* Problem to solve:
Copy the material below verbatim from the line with "Fig. 7 SEM images" to the line with "Fig. 1. CN-MET", both lines included, omitting pictures and every line outside that range.
== Study material ==
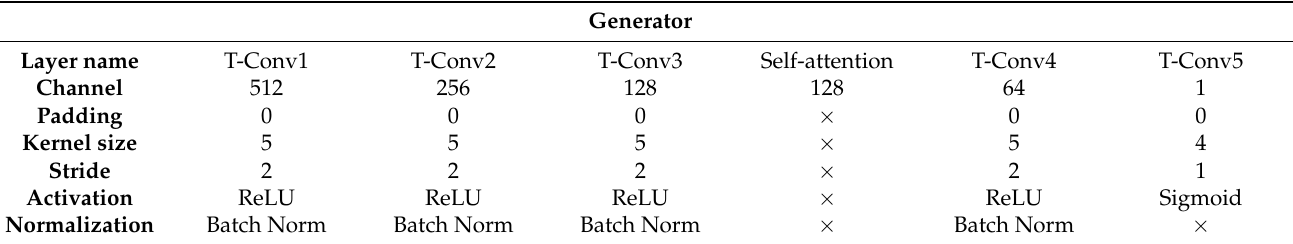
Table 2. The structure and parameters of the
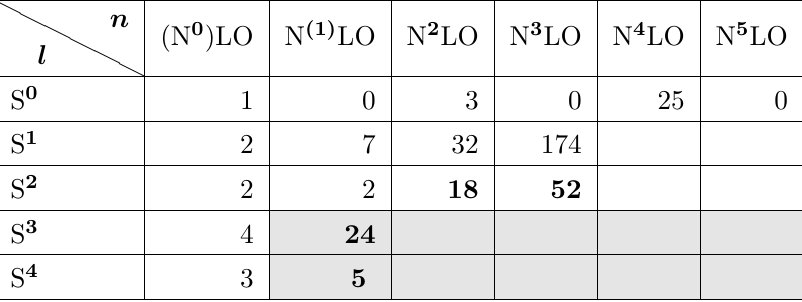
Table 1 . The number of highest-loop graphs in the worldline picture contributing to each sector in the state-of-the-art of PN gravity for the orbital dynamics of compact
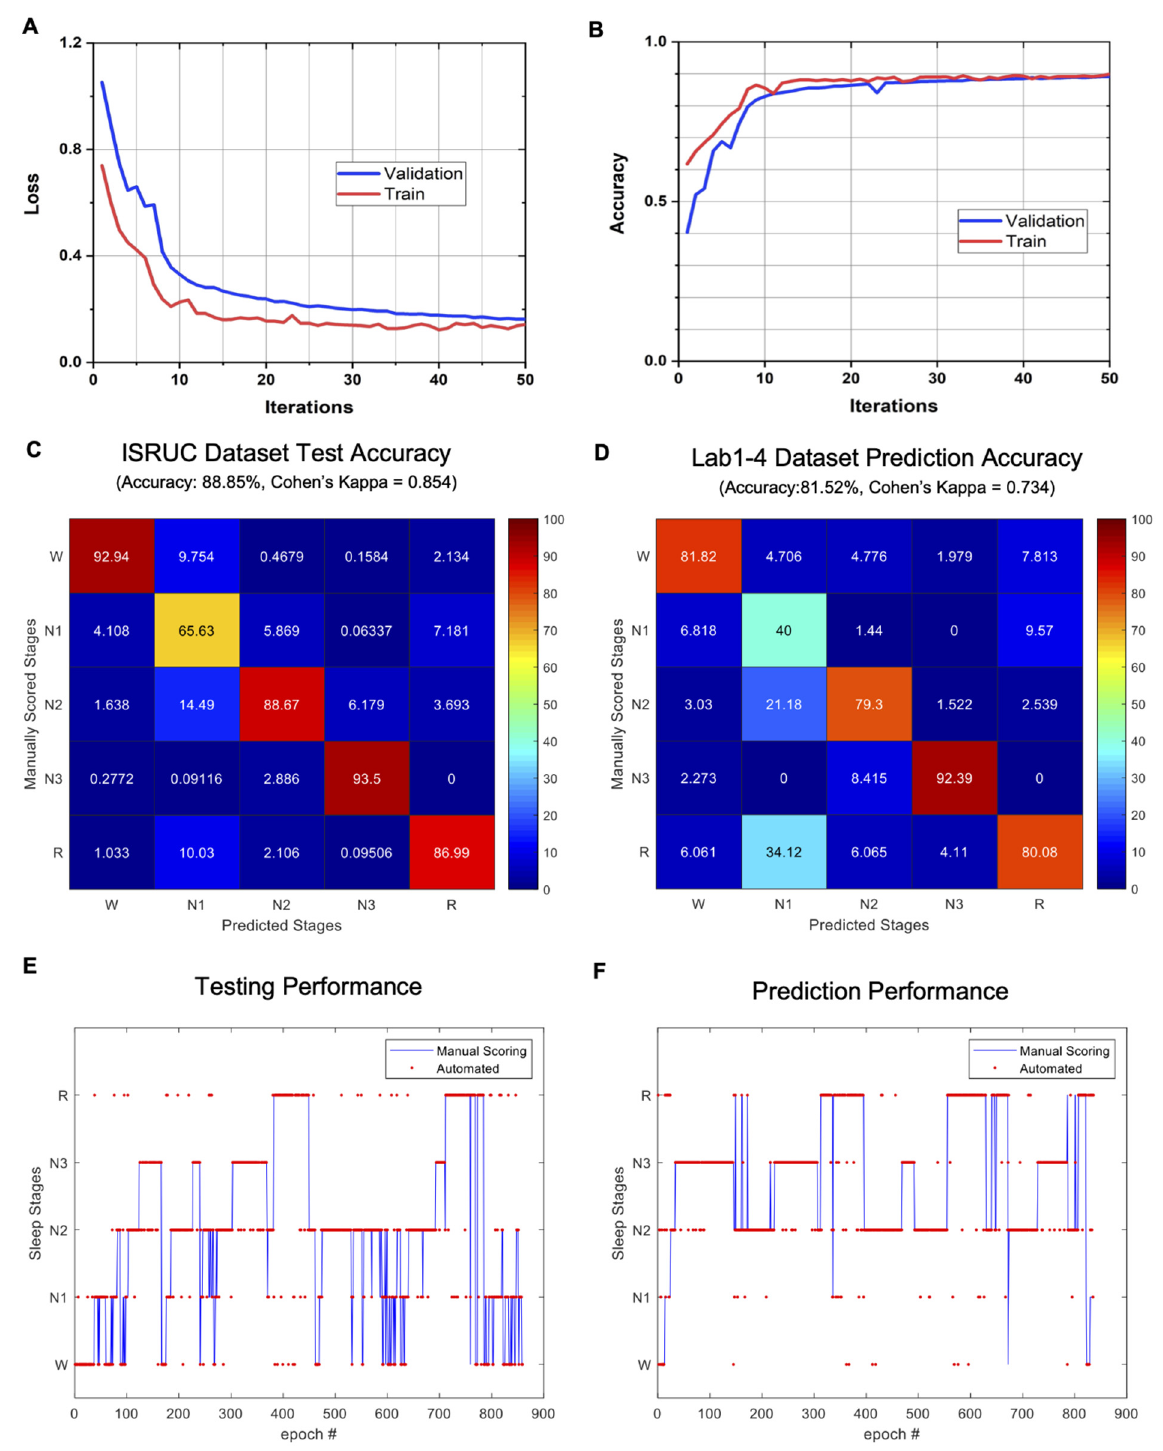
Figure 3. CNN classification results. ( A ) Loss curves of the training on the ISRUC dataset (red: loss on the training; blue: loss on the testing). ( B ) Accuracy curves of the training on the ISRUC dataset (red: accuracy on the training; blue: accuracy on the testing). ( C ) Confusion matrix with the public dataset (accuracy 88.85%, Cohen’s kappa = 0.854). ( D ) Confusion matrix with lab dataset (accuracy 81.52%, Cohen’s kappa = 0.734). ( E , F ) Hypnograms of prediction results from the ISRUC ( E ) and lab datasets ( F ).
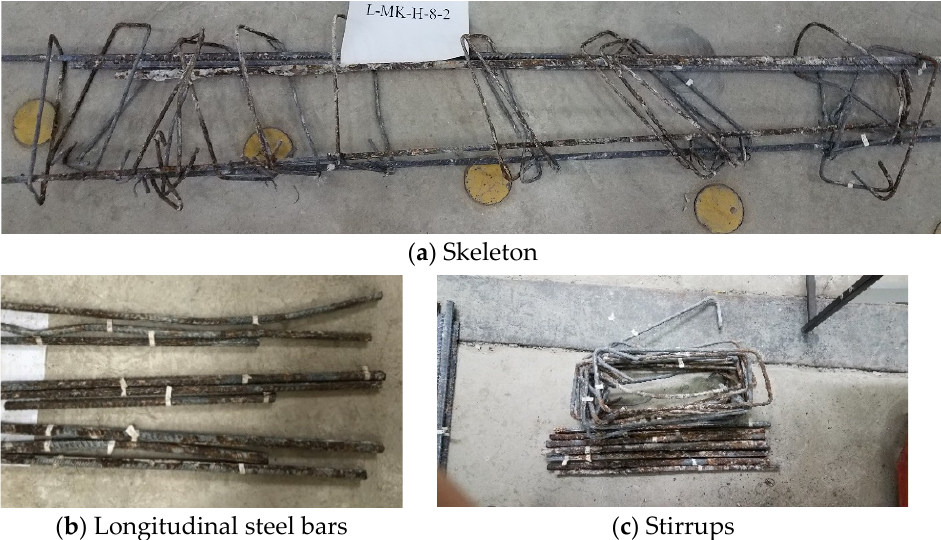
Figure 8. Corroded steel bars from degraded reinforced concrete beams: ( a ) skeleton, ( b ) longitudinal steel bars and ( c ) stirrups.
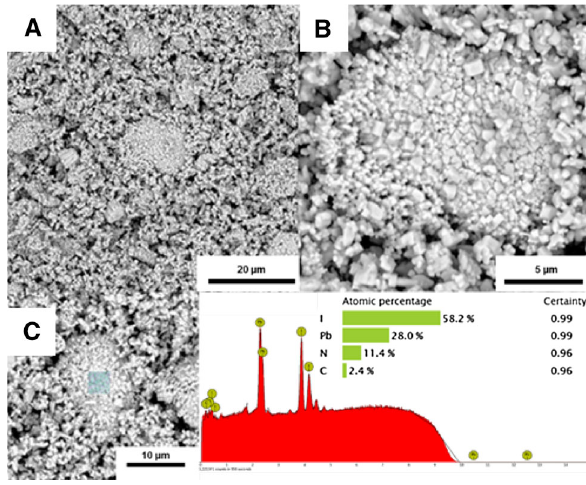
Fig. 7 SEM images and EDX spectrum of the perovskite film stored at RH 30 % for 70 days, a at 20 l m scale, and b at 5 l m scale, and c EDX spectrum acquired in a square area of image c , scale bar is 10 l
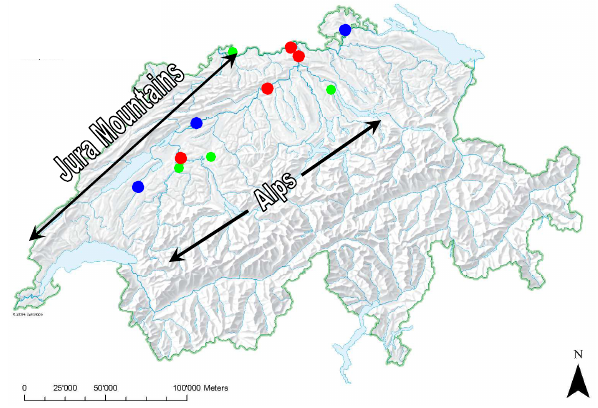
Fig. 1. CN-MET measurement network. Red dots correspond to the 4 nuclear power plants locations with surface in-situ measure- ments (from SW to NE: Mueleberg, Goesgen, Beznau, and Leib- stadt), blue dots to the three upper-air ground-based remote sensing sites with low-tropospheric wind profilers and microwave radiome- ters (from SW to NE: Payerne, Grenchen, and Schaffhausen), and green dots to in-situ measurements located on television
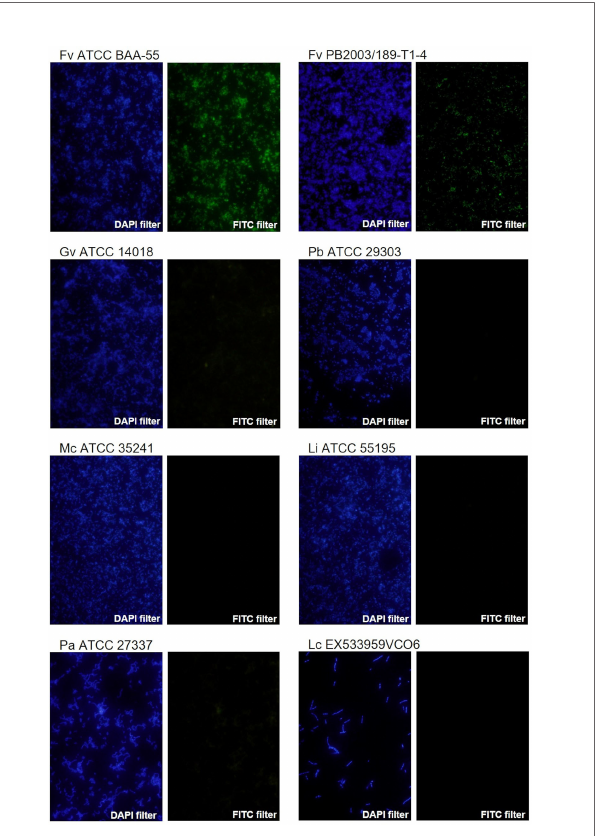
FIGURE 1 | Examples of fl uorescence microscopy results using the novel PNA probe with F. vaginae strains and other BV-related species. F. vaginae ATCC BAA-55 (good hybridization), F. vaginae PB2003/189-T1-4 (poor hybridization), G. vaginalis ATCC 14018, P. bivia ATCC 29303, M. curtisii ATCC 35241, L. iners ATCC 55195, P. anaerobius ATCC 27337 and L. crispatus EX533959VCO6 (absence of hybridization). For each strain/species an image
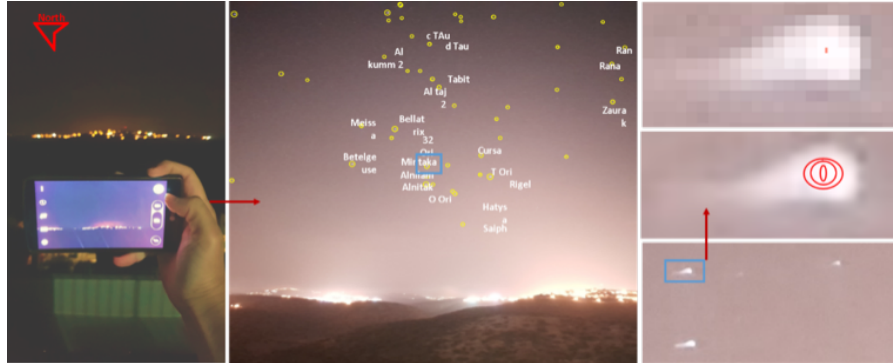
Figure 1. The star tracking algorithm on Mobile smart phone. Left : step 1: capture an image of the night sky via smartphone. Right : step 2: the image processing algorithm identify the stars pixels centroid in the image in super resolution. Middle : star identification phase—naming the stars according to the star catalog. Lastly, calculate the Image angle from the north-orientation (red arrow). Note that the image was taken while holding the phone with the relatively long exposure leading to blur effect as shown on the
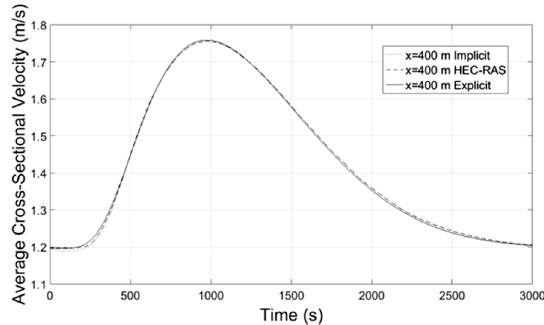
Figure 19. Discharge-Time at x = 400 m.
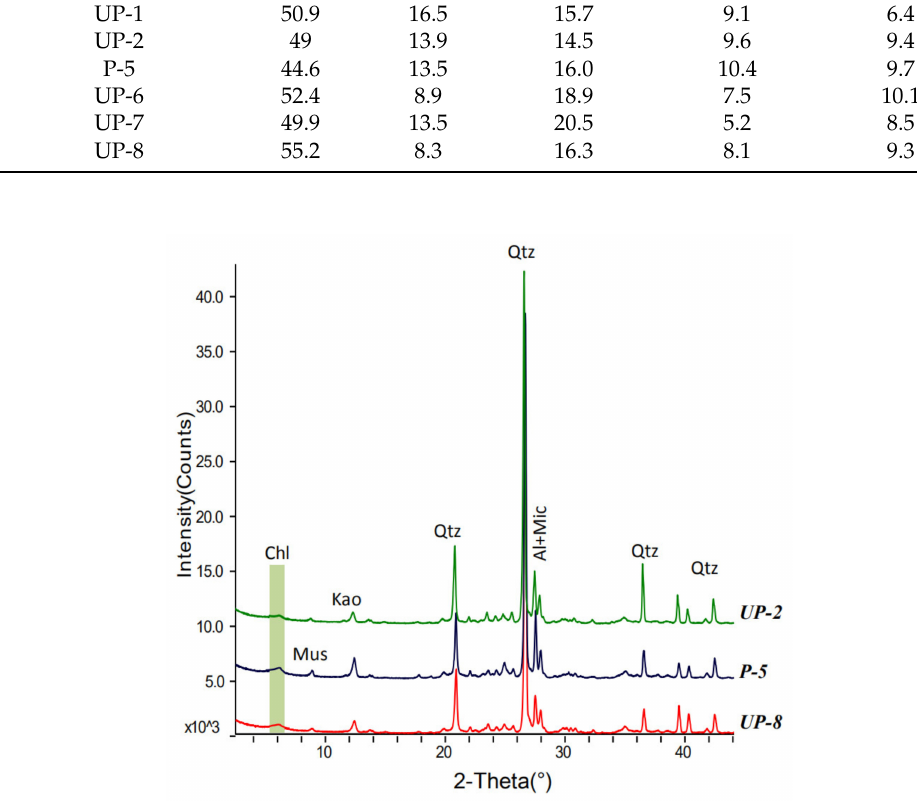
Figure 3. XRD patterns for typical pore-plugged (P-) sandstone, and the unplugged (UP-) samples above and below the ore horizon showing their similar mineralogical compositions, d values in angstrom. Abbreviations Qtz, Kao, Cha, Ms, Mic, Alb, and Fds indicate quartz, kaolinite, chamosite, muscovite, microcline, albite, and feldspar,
===
* Reply to the task:
Fig. 7 SEM images and EDX spectrum of the perovskite film stored at RH 30 % for 70 days, a at 20 l m scale, and b at 5 l m scale, and c EDX spectrum acquired in a square area of image c , scale bar is 10 l
Fig. 1. CN-MET measurement network. Red dots correspond to the 4 nuclear power plants locations with surface in-situ measure- ments (from SW to NE: Mueleberg, Goesgen, Beznau, and Leib- stadt), blue dots to the three upper-air ground-based remote sensing sites with low-tropospheric wind profilers and microwave radiome- ters (from SW to NE: Payerne, Grenchen, and Schaffhausen), and green dots to in-situ measurements located on television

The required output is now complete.